Penne Pasta with Broccoli Rabe

Penne with Broccoli Rabe

This is an easy pasta dish that can be adapted to suit your tastes and what you have on hand. I first tasted a version of it about 25 years ago at a restaurant in the Hamptons on Long Island. I have long since forgotten the name of the restaurnat or even if this is actually what I ate there. It’s delicious and is wonderful on a cold winter night. The sauce is very light so this is one pasta that won’t weigh you down and make you feel that you have to hit the gym. And while I actually do enjoy bitter greens, cooking the rapini this way, smooths out the harsh edges.

Penne Pasta with Broccoli Rabe (Rapini)

Yield: 6 servings


16 ounces penne pasta or other hearty pasta

1 large bunch broccoli rabe (rapini), with the leaves torn into pieces. Slice the thicker stems into smaller pieces; thinner stems can just be broken.

3 ounces sun-dried tomatoes cut into julienne

2 Tablespoons unsalted butter

2 cloves of garlic, thinly sliced

EVOO/Meyer Lemon Olive Oil

1/4 teaspoon ground nutmeg

Kosher salt and fresh cracked black pepper

1 pound hot Italian sausage (I used chicken but any kind you like is fine) removed from its casing.
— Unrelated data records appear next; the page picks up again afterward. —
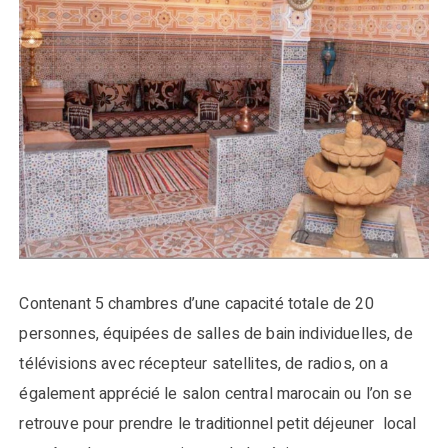
Contenant 5 chambres d’une capacité totale de 20
personnes, équipées de salles de bain individuelles, de
télévisions avec récepteur satellites, de radios, on a
également apprécié le salon central marocain ou l’on se
retrouve pour prendre le traditionnel petit déjeuner local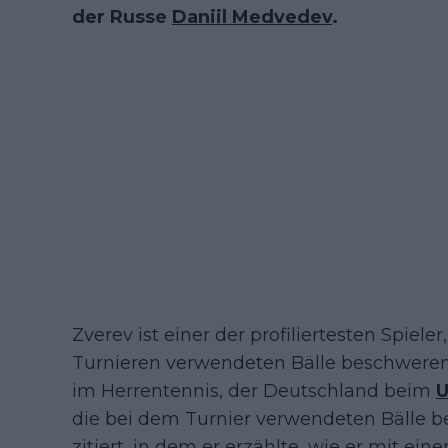
der Russe
Daniil Medvedev
.
Zverev ist einer der profiliertesten Spieler
Turnieren verwendeten Bälle beschweren
im Herrentennis, der Deutschland beim
U
die bei dem Turnier verwendeten Bälle b
zitiert, in dem er erzählte, wie er mit ei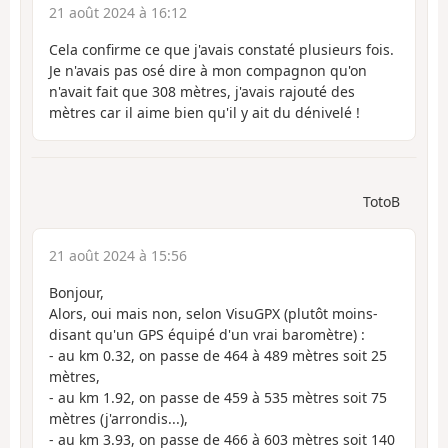
21 août 2024 à 16:12
Cela confirme ce que j'avais constaté plusieurs fois.
Je n'avais pas osé dire à mon compagnon qu'on
n'avait fait que 308 mètres, j'avais rajouté des
mètres car il aime bien qu'il y ait du dénivelé !
TotoB
21 août 2024 à 15:56
Bonjour,
Alors, oui mais non, selon VisuGPX (plutôt moins-
disant qu'un GPS équipé d'un vrai baromètre) :
- au km 0.32, on passe de 464 à 489 mètres soit 25
mètres,
- au km 1.92, on passe de 459 à 535 mètres soit 75
mètres (j'arrondis...),
- au km 3.93, on passe de 466 à 603 mètres soit 140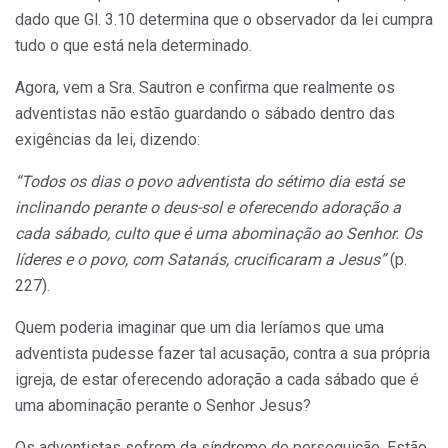
dado que Gl. 3.10 determina que o observador da lei cumpra
tudo o que está nela determinado.
Agora, vem a Sra. Sautron e confirma que realmente os
adventistas não estão guardando o sábado dentro das
exigências da lei, dizendo:
“Todos os dias o povo adventista do sétimo dia está se
inclinando perante o deus-sol e oferecendo adoração a
cada sábado, culto que é uma abominação ao Senhor. Os
líderes e o povo, com Satanás, crucificaram a Jesus”
(p.
227).
Quem poderia imaginar que um dia leríamos que uma
adventista pudesse fazer tal acusação, contra a sua própria
igreja, de estar oferecendo adoração a cada sábado que é
uma abominação perante o Senhor Jesus?
Os adventistas sofrem da síndrome de perseguição. Estão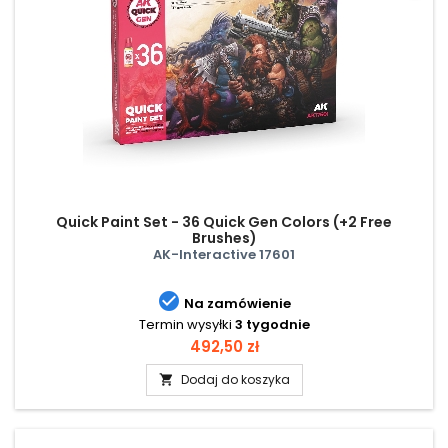
Quick Paint Set - 36 Quick Gen Colors (+2 Free
Brushes)
AK-Interactive 17601

Na zamówienie
Termin wysyłki
3 tygodnie
Cena
492,50 zł
Dodaj do koszyka
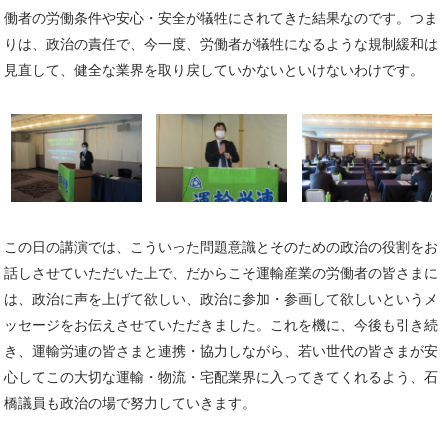
働者の労働条件や安心・安全が犠牲にされてきた結果なのです。つま
りは、政治の責任で、今一度、労働者が犠牲になるような規制緩和は
見直して、健全な業界を取り戻していかないといけないわけです。
この日の講演では、こういった問題意識とそのための政治の役割をお
話しさせていただいた上で、だからこそ運輸産業の労働者の皆さまに
は、政治に声を上げて欲しい、政治に参加・参画して欲しいというメ
ッセージをお伝えさせていただきました。これを機に、今後も引き続
き、運輸労連の皆さまと連携・協力しながら、若い世代の皆さまが安
心してこの大切な運輸・物流・宅配業界に入ってきてくれるよう、石
橋議員も政治の場で努力していきます。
Most commercial “hot” sausage isn’t very hot. If you want more heat, you can add some red pepper flakes.

1/4 cup red wine (use what you will be drinking) or chicken stock

1 bunch flat leaf parsley, chopped

1 teaspoon fennel seeds

About 1/2 cup of reserved pasta water

zest of one lemon


  1. In a large, heavy saute pan, brown the sausage in about 2 Tablespoons of EVOO and the butter. Break it up with a wooden spoon. Add the garlic towards the end of the browning and cook for 2 minutes more. I used chicken sausage which doesn’t have a lot of fat. If you use a pork sausage you might need to drain off some of the fat before continuing.
  2. Add the wine, sun-dried tomatoes, salt and pepper to taste, nutmeg, parsley and fennel seeds. Stir and cook on medium heat for 3 more minutes.
  3. In the meantime, bring a large pot of water with 1 Tablespoon of Kosher salt to a vigourous boil. Add one pound of pasta and boil for 7 minutes. At the end of 7 minutes, add the broccoli rabe to the pot of boiling pasta. Stir through and continue boiling for 4 more minutes. (This is a total of 11 minutes for the pasta)
  4. Before draining the pasta and broccoli rabe, carefully remove 1/2 cup of the pasta water and add it to the pan with sausage and tomatoes. Drain the pasta and broccoli and put them back in the pot. Add about 1 Tablespoon of EVOO. If you have Meyer Lemon Olive Oil, use that. Add the lemon zest. Pour the sauce over the top and mix through.
  5. Serve with freshly grated cheese – Asiago, Pecorino or a good Parmesan – and a good crusty bread. A green salad consumed after the pasta is always a good idea.